(INPUT FOR THIS TASK)

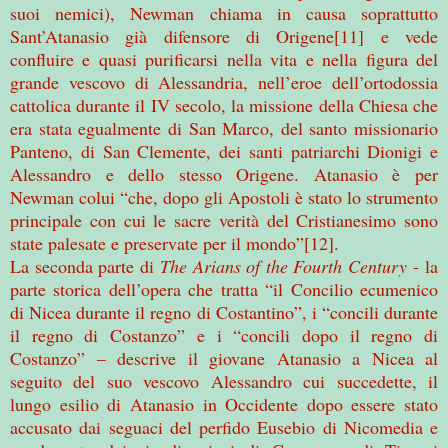
suoi nemici), Newman chiama in causa soprattutto
Sant’Atanasio già difensore di Origene[11] e vede
confluire e quasi purificarsi nella vita e nella figura del
grande vescovo di Alessandria, nell’eroe dell’ortodossia
cattolica durante il IV secolo, la missione della Chiesa che
era stata egualmente di San Marco, del santo missionario
Panteno, di San Clemente, dei santi patriarchi Dionigi e
Alessandro e dello stesso Origene. Atanasio è per
Newman colui “che, dopo gli Apostoli è stato lo strumento
principale con cui le sacre verità del Cristianesimo sono
state palesate e preservate per il mondo”[12].
La seconda parte di
The Arians of the Fourth Century
- la
parte storica dell’opera che tratta “il Concilio ecumenico
di Nicea durante il regno di Costantino”, i “concili durante
il regno di Costanzo” e i “concili dopo il regno di
Costanzo” – descrive il giovane Atanasio a Nicea al
seguito del suo vescovo Alessandro cui succedette, il
lungo esilio di Atanasio in Occidente dopo essere stato
accusato dai seguaci del perfido Eusebio di Nicomedia e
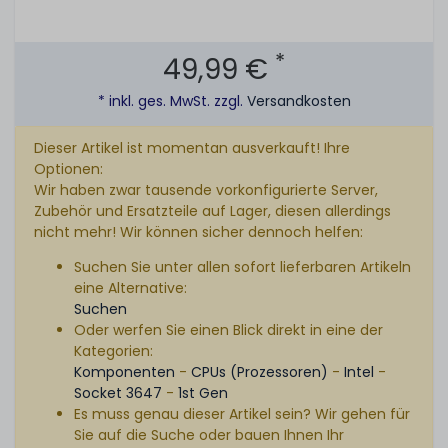
*
49,99 €
* inkl. ges. MwSt. zzgl.
Versandkosten
Dieser Artikel ist momentan ausverkauft! Ihre
Optionen:
Wir haben zwar tausende vorkonfigurierte Server,
Zubehör und Ersatzteile auf Lager, diesen allerdings
nicht mehr! Wir können sicher dennoch helfen:
Suchen Sie unter allen sofort lieferbaren Artikeln
eine Alternative:
Suchen
Oder werfen Sie einen Blick direkt in eine der
Kategorien:
Komponenten
-
CPUs (Prozessoren)
-
Intel
-
Socket 3647
-
1st Gen
Es muss genau dieser Artikel sein? Wir gehen für
Sie auf die Suche oder bauen Ihnen Ihr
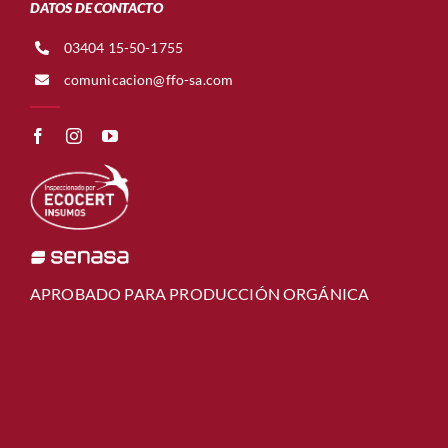
DATOS DE CONTACTO
03404 15-50-1755
comunicacion@ffo-sa.com
APROBADO PARA PRODUCCIÓN ORGÁNICA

(End INPUT FOR THIS TASK)

Each line of the entries holding the string "Newman" should be found and copied.

suoi nemici), Newman chiama in causa soprattutto
Newman colui “che, dopo gli Apostoli è stato lo strumento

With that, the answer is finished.